Of course, we can name the cases in which negative things have happened because of religion, but we also know times when the positive has also been produced. Much of the organizing of the Civil Rights Movement – a mass movement for equality against bigotry and the oppression of marginalized peoples – has occurred in black churches. It is through this same moral movement, targeting capitalist greed and oppression as the real evils of society, that we have organizations like today’s Poor People’s Campaign, led by reverends and others. religious leaders. We also see similar cases in Midnight Mass through certain characters who use their faith against the disaster.
The fear in the show is so tangible because it seems so possible to our own world. There is a technical separation of church and state in the United States, but we know from history that the lines are often blurry depending on who is in power and what they want to use the “tool” for. of religion. What acts of faith have leaders tried to get us to take, whether to justify laws controlling a woman’s body, to legitimize the definition of “true God-fearing”, or to join in condemning democratic elections? Scary stuff indeed.
Midnight Mass is seven episodes of intense storytelling.
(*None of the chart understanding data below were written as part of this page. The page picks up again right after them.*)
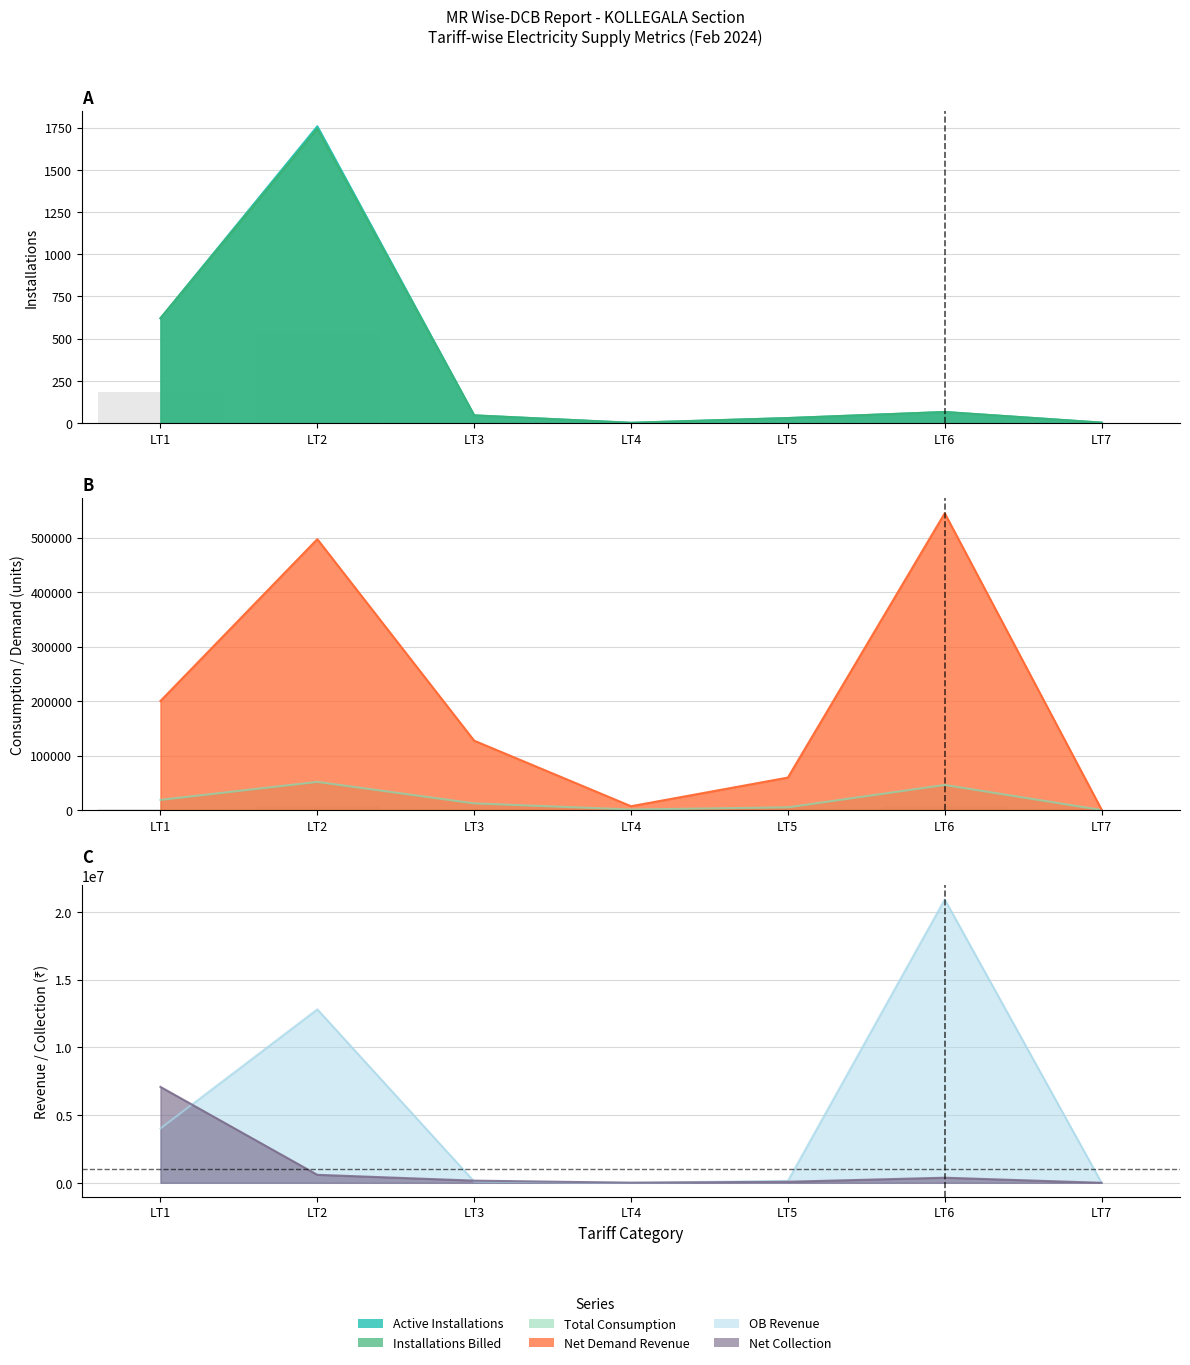

Is it true that Active Installations equals 19.8 at LT6?

True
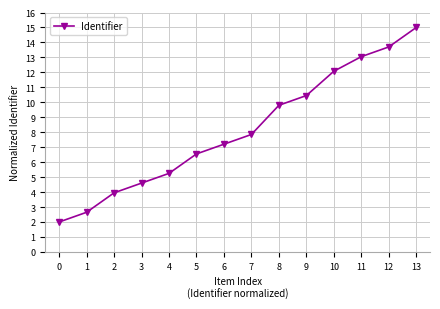

What is the maximum value shown in the chart?

15.0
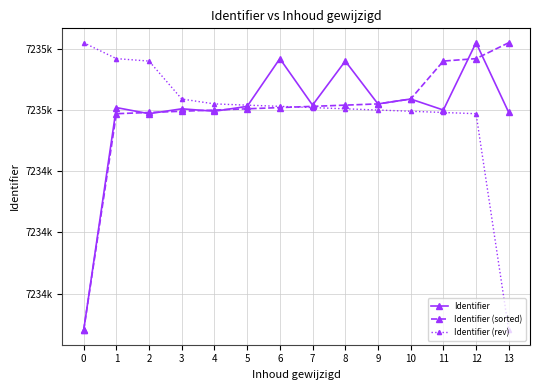

What is the value of the Identifier (sorted) point at the 9th from the left?

7235004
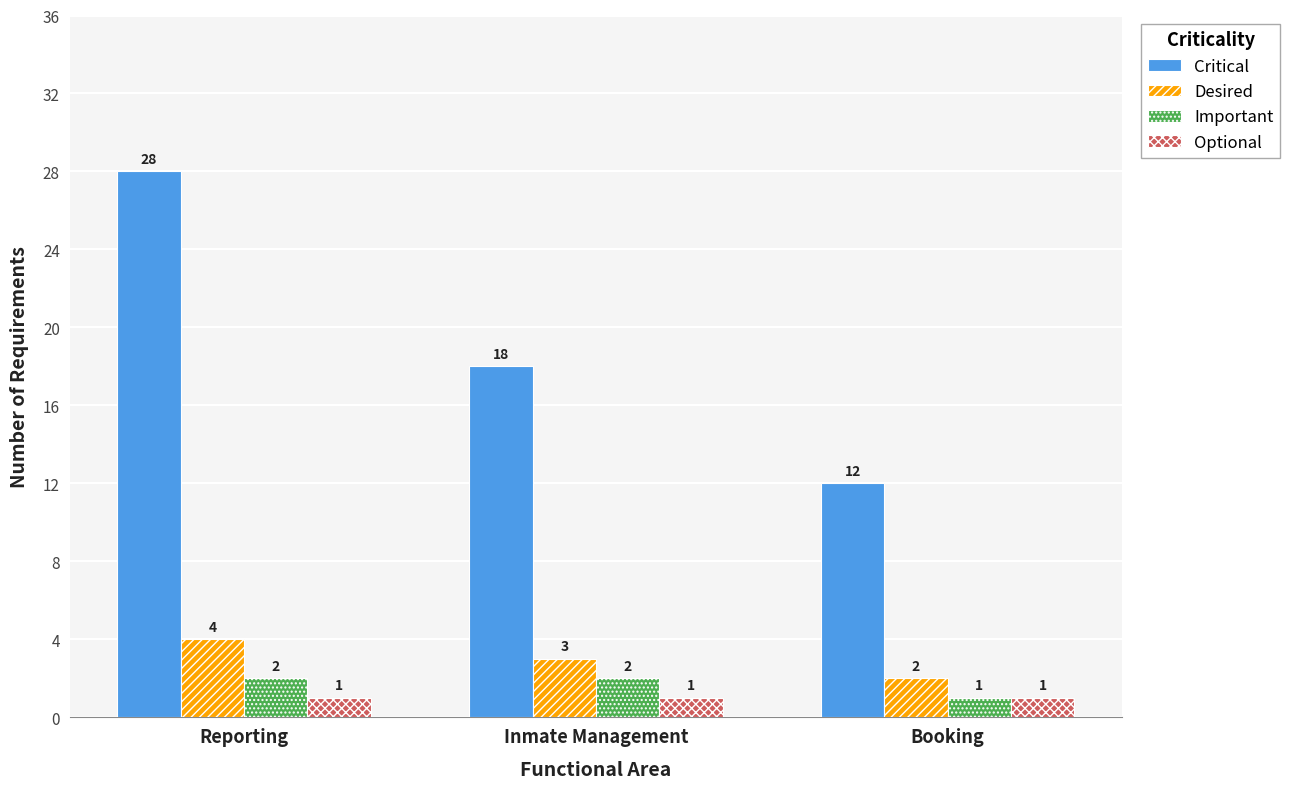

How many bars are there in total?

12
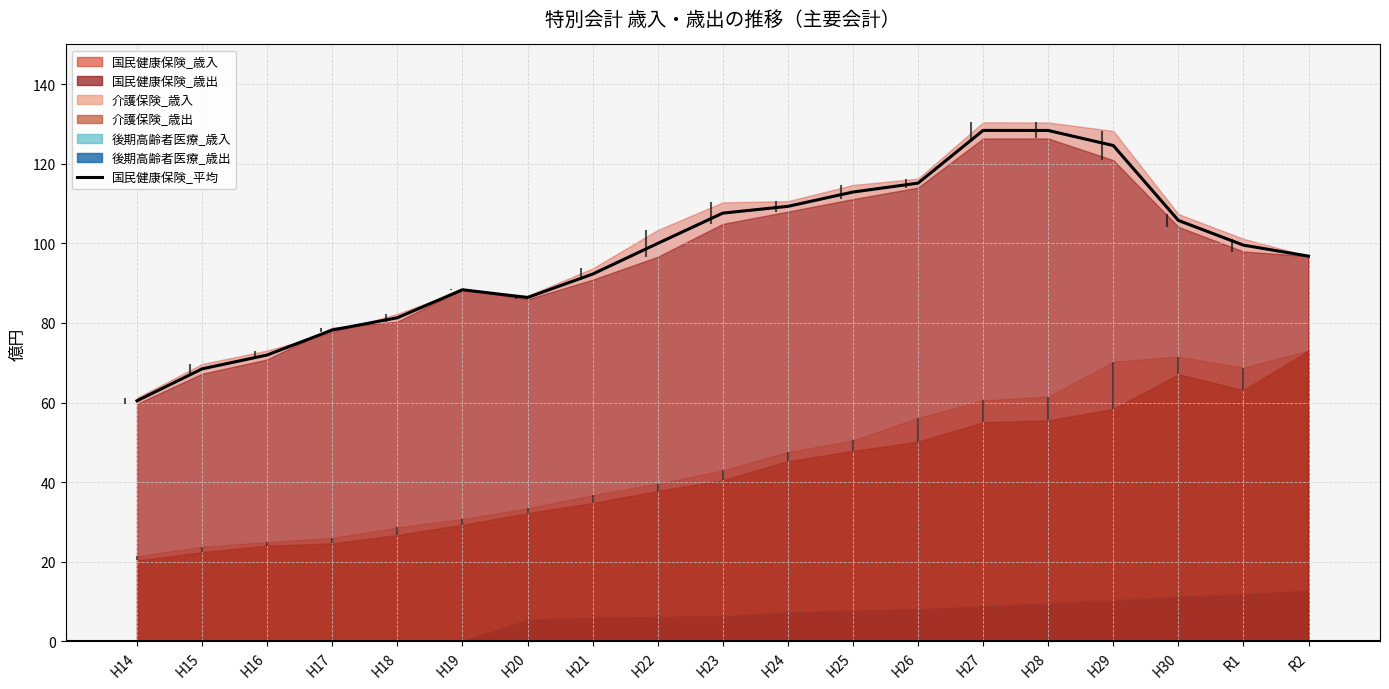

Between H22 and H24, which is larger?

H24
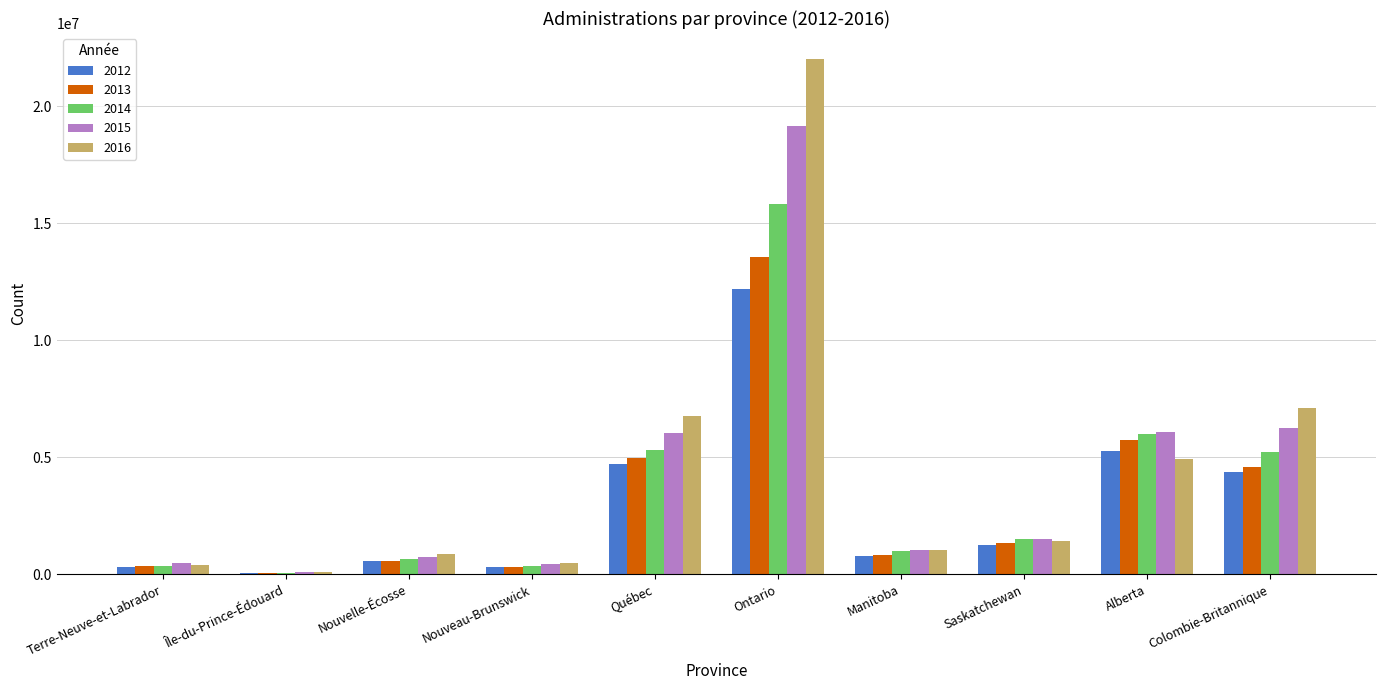

What is the spread (max minus min) of values at Alberta?

1181468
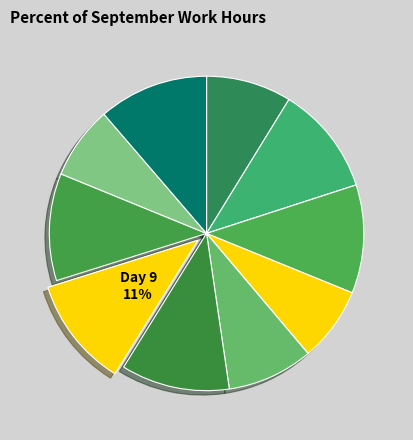

To the nearest percent, what is the average slice percentage?

8%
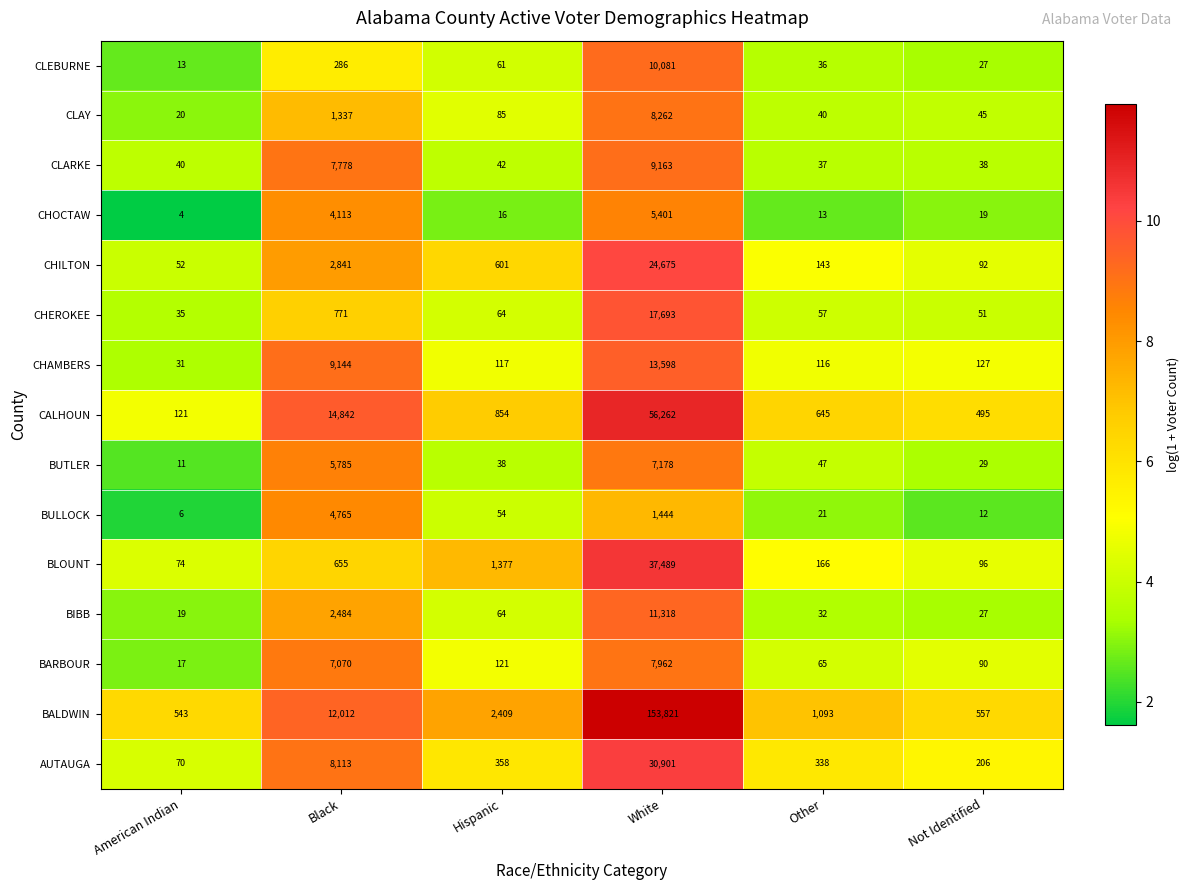

The value of BUTLER at American Indian is 11. True or false?

True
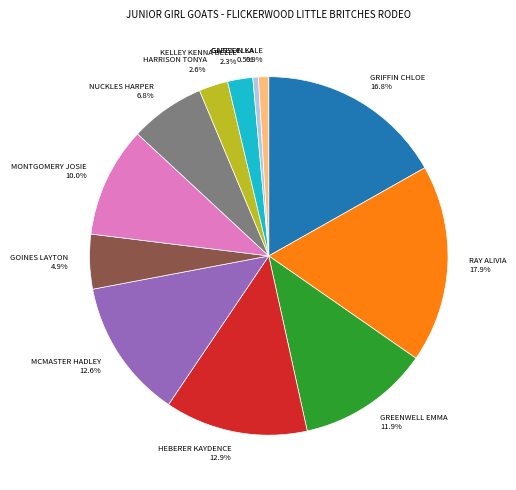

Which category has the biggest portion of the pie?

RAY ALIVIA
Heavy subjects are explored and there is seldom much lightness in the show. It’s not perfect, as some of the dialogues are longer than necessary, where the characters give long monologues in a few places that don’t feel natural. This, thankfully, doesn’t distract from what is, on the whole, a powerful narrative. It’s scary because it will hit a lot of people near them, but it also gives some tried and true horror monsters a new twist. It’s a great addition to a genre that’s used to pulling the world apart in order to make sense of it, one bloody room at a time.
Midnight Mass is available worldwide on the Netflix streaming service from September 24, 2021.